Remember the lyrics to Peter, Paul, and Mary's "I Dig Rock and Roll Music"--but if I really say it, the radio won't play it? American Top Forty radio, for most of its history, shied away from any song that was controversial (even though the format was a magnificent racial melting pot, without any segregation or specialty categories of music. At one point in 1966, the Beatles, Otis Redding, and Buck Owens all had hit songs on the same chart.) As Peter Yarrow said, I have to lay it between the lines.

But P.F. Sloan didn't lay anything between the lines. He laid out his philosophy for all to hear, knowing that radio play would probably be non-existent.
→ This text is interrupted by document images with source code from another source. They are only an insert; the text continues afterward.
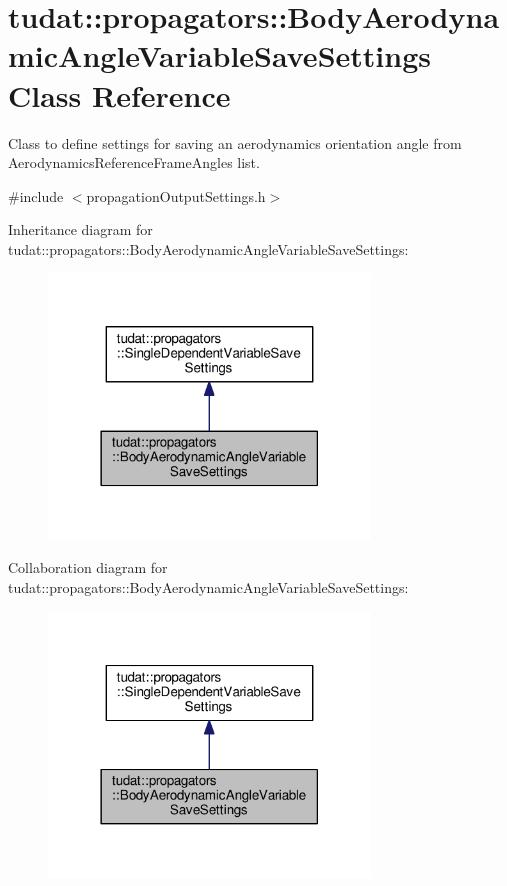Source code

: \hypertarget{classtudat_1_1propagators_1_1BodyAerodynamicAngleVariableSaveSettings}{}\section{tudat\+:\+:propagators\+:\+:Body\+Aerodynamic\+Angle\+Variable\+Save\+Settings Class Reference}
\label{classtudat_1_1propagators_1_1BodyAerodynamicAngleVariableSaveSettings}


Class to define settings for saving an aerodynamics orientation angle from Aerodynamics\+Reference\+Frame\+Angles list.  




{\ttfamily \#include $<$propagation\+Output\+Settings.\+h$>$}



Inheritance diagram for tudat\+:\+:propagators\+:\+:Body\+Aerodynamic\+Angle\+Variable\+Save\+Settings\+:
\nopagebreak
\begin{figure}[H]
\begin{center}
\leavevmode
\includegraphics[width=242pt]{classtudat_1_1propagators_1_1BodyAerodynamicAngleVariableSaveSettings__inherit__graph}
\end{center}
\end{figure}


Collaboration diagram for tudat\+:\+:propagators\+:\+:Body\+Aerodynamic\+Angle\+Variable\+Save\+Settings\+:
\nopagebreak
\begin{figure}[H]
\begin{center}
\leavevmode
\includegraphics[width=242pt]{classtudat_1_1propagators_1_1BodyAerodynamicAngleVariableSaveSettings__coll__graph}
\end{center}
\end{figure}
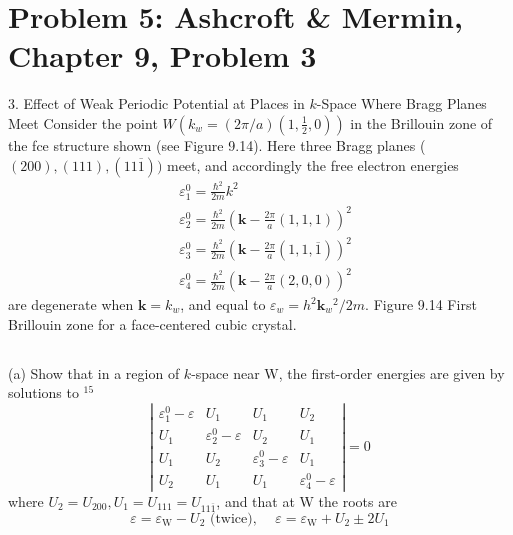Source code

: \documentclass[12pt]{article}
\begin{document}
\section{Problem 5: Ashcroft \& Mermin, Chapter 9, Problem 3}
3. Effect of Weak Periodic Potential at Places in $k$-Space Where Bragg Planes Meet Consider the point $W\left(k_w=(2 \pi / a)\left(1, \frac{1}{2}, 0\right)\right)$ in the Brillouin zone of the fce structure shown (see Figure 9.14). Here three Bragg planes ( $(200),(111),(11 \overline{1}))$ meet, and accordingly the free electron energies
$$
\begin{aligned}
& \varepsilon_1^0=\frac{\hbar^2}{2 m} k^2 \\
& \varepsilon_2^0=\frac{\hbar^2}{2 m}\left(\mathbf{k}-\frac{2 \pi}{a}(1,1,1)\right)^2 \\
& \varepsilon_3^0=\frac{\hbar^2}{2 m}\left(\mathbf{k}-\frac{2 \pi}{a}(1,1, \overline{1})\right)^2 \\
& \varepsilon_4^0=\frac{\hbar^2}{2 m}\left(\mathbf{k}-\frac{2 \pi}{a}(2,0,0)\right)^2
\end{aligned}
$$
are degenerate when $\mathbf{k}=k_w$, and equal to $\varepsilon_w=h^2 \mathbf{k}_w{ }^2 / 2 m$.
Figure 9.14
First Brillouin zone for a face-centered cubic crystal.
\subsection{}
(a) Show that in a region of $k$-space near W, the first-order energies are given by solutions to ${ }^{15}$
$$
\left|\begin{array}{llll}
\varepsilon_1^0-\varepsilon & U_1 & U_1 & U_2 \\
U_1 & \varepsilon_2^0-\varepsilon & U_2 & U_1 \\
U_1 & U_2 & \varepsilon_3^0-\varepsilon & U_1 \\
U_2 & U_1 & U_1 & \varepsilon_4^0-\varepsilon
\end{array}\right|=0
$$
where $U_2=U_{200}, U_1=U_{111}=U_{11 \overline{1}}$, and that at W the roots are
$$
\varepsilon=\varepsilon_{\mathrm{W}}-U_2 \text{ (twice), } \quad \varepsilon=\varepsilon_{\mathrm{W}}+U_2 \pm 2 U_1
$$
\end{document}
The Eastern world, it is explodin', violence flarin', bullets loadin.' You're old enough to kill, but not for votin.' You don't believe in war, but what's that gun you're totin.' And even the Jordon River has bodies floatin.'

Sloan wasn't always so confrontational or controversial. He wrote a lot of fluff Top 40, too, especially for the Turtles. So when "Eve of Destruction" came around, the Turtles put it on one of their albums, "It Ain't Me Babe," ironically the title of a Bob Dylan song, and one of the first top 10 singles for the Turtles. (Dylan was direct, but he wasn't that direct, at least not in 1965.)

So the answer to the quiz is: The Turtles. But not really. The first single of "Eve of Destruction" was recorded by Barry McGuire and released on Dunhill Records. McGuire had a strong gravelly voice that once sang out on several New Christy Minstrels hits. Listen to "Green, Green," and then, "Eve," and it will be obvious the same guy could handle two widely different genres. Actually, the song that Barry made was really a demo, and the producer planned to sweeten the master up later. But an early, rough copy got to an L.A. radio station, and the record took off. Maybe L.A. would play it, but hardly any other market would touch it. The song became a giant hit mainly by word-of-mouth and by the fact that the record was "banned." If you want to make a book or a record a hit, just tell people they can't buy or listen to it.
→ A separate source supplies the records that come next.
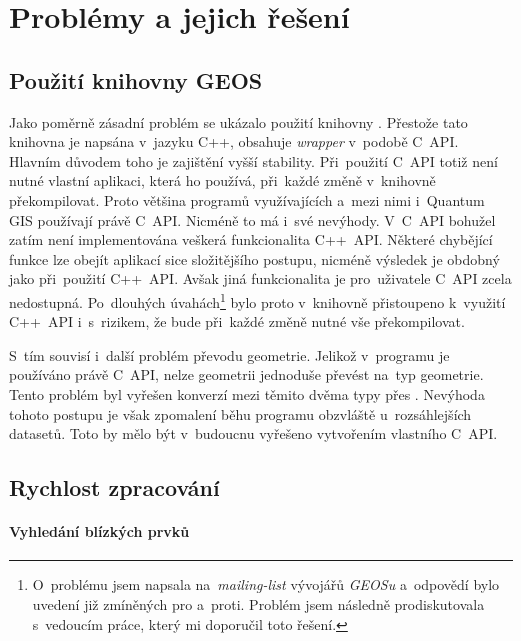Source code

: \chapter{Problémy a jejich řešení}
\label{7-problemy}

\section{Použití knihovny GEOS}
\label{problemy-geos}
Jako poměrně zásadní problém se ukázalo použití knihovny . 
Přestože tato knihovna je napsána v~jazyku C++, obsahuje \textit{wrapper} 
v~podobě C~API. Hlavním důvodem toho je zajištění vyšší 
stability. Při~použití C~API totiž není nutné vlastní aplikaci,
která ho používá, při~každé změně v~knihovně  překompilovat. 
Proto většina programů využívajících  a~mezi nimi i~Quantum 
GIS používají právě C~API. Nicméně to má i~své nevýhody. V~C~API bohužel 
zatím není implementována veškerá funkcionalita C++~API. Některé chybějící 
funkce lze obejít aplikací sice složitějšího postupu, nicméně výsledek je 
obdobný jako při~použití C++~API. Avšak jiná funkcionalita je pro~uživatele 
C~API zcela nedostupná. Po~dlouhých úvahách\footnote{O~problému jsem napsala
na~\textit{mailing-list} vývojářů \textit{GEOSu} a~odpovědí bylo uvedení 
již zmíněných pro a~proti. Problém jsem následně prodiskutovala s~vedoucím 
práce, který mi doporučil toto řešení.} bylo proto v~knihovně  
přistoupeno k~využití C++~API i~s~rizikem, že bude při~každé změně nutné 
vše překompilovat. 

S~tím souvisí i~další problém převodu geometrie. Jelikož v~programu  
je používáno právě C~API, nelze  geometrii jednoduše převést na~typ 
 geometrie. Tento problém byl vyřešen konverzí mezi těmito dvěma
typy přes . Nevýhoda tohoto postupu je však zpomalení běhu programu 
obzvláště u~rozsáhlejších datasetů. Toto by mělo být v~budoucnu vyřešeno 
vytvořením vlastního C~API.


\section{Rychlost zpracování}
\label{problemy-rychlost}

\subsubsection{Vyhledání blízkých prvků}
A personal aside--my writing career began at precisely the same time that "Eve of Destruction" was released--I wrote a teen column for the Key West Citizen newspaper when I was still in high school. One of my first topics was going to be this new "flavor of the month" called a protest song. I wanted to quote from the Sloan song, but it was never played on local Key West radio, and I didn't have the money for the record. I knew the local station HAD the record, even if they didn't play it, so I called the program director and asked him if I could stop by and copy the lyrics. As I did so, he stood over me, nervous that I would tell my readers where I listened to the record. No, I assured him, I wouldn't name the station that let me listen to this dangerous record. (FOR the record, it was WKIZ-AM, the Voice of the Keys. The secret is out.) The subsequent column created a minor firestorm of letters-to-the-editor from both liberal and conservative sides, and even Sloan's then-girlfriend wrote the paper. The crusty old managing editor of the Key West Citizen was duly impressed the next time my mother brought my teen column to the paper. "Did you see the reaction your son got?" she bellowed.

So McGuire's version of "Eve of Destruction" hit number one without radio support, and it paved the way for so much to come. But it also created a backlash of conservative song answers, so we'll attack that subject next time. (See quiz below.)
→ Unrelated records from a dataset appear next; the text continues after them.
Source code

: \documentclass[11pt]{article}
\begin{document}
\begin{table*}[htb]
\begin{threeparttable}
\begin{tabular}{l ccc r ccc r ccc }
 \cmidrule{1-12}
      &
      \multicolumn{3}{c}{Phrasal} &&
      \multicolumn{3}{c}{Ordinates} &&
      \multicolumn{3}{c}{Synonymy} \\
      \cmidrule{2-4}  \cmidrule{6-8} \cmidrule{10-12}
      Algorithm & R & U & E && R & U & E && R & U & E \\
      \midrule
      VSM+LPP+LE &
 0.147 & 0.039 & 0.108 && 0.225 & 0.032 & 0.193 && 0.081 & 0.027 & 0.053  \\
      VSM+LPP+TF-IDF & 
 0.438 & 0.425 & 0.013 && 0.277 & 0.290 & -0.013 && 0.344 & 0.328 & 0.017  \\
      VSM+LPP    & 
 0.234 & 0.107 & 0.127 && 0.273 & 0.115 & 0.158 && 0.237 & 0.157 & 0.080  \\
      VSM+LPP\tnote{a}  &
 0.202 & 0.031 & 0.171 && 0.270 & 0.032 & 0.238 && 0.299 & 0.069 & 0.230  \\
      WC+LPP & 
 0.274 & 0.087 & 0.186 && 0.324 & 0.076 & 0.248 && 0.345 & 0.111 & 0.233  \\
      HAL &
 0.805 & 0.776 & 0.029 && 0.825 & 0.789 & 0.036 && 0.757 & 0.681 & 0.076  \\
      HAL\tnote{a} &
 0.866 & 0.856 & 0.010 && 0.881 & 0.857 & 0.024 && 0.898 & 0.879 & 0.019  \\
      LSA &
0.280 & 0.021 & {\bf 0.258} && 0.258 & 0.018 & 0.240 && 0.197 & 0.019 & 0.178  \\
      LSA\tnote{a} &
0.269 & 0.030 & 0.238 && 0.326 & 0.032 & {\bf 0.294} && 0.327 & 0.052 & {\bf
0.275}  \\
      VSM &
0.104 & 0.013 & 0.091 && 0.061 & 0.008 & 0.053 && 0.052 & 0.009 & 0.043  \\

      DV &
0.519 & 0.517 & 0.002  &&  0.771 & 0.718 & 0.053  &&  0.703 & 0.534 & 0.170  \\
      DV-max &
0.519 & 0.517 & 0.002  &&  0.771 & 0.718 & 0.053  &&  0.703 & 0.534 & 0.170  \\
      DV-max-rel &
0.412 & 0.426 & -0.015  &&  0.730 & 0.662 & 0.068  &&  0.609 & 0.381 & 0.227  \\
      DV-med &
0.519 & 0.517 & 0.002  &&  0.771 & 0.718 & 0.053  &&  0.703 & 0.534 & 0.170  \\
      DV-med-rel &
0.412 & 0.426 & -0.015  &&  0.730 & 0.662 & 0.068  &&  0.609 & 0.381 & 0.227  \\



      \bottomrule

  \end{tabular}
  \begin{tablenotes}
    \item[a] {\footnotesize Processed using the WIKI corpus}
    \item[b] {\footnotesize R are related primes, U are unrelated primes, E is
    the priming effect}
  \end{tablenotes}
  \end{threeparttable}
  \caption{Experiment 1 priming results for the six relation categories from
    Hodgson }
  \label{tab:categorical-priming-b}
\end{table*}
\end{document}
The Turtles weren't quite out of the picture on this song yet, however. In 1970, their label, White Whale, issued "Eve of Destruction" as a single, but it quickly tanked, not getting above the 90's on the Hot 100. If you can't find the 1965 Turtles album where the song debuted, try looking for a nice little novelty that came along in 1982. Rhino Records issued a green vinyl extended play record in the shape of--guess what?--a turtle, and titled it "Turtlesized." On the record is "Happy Together," their number one smash, and "Eve." No matter what the venue or the artist, it's still a powerful message song that strongly resonates today. So much so that a little-known group called The Red Rockers issued their own highly-electrified version on Columbia Records in 1984.

Which only goes to show that if you have something to say, there are plenty of people who want to listen--even if the programmers won't.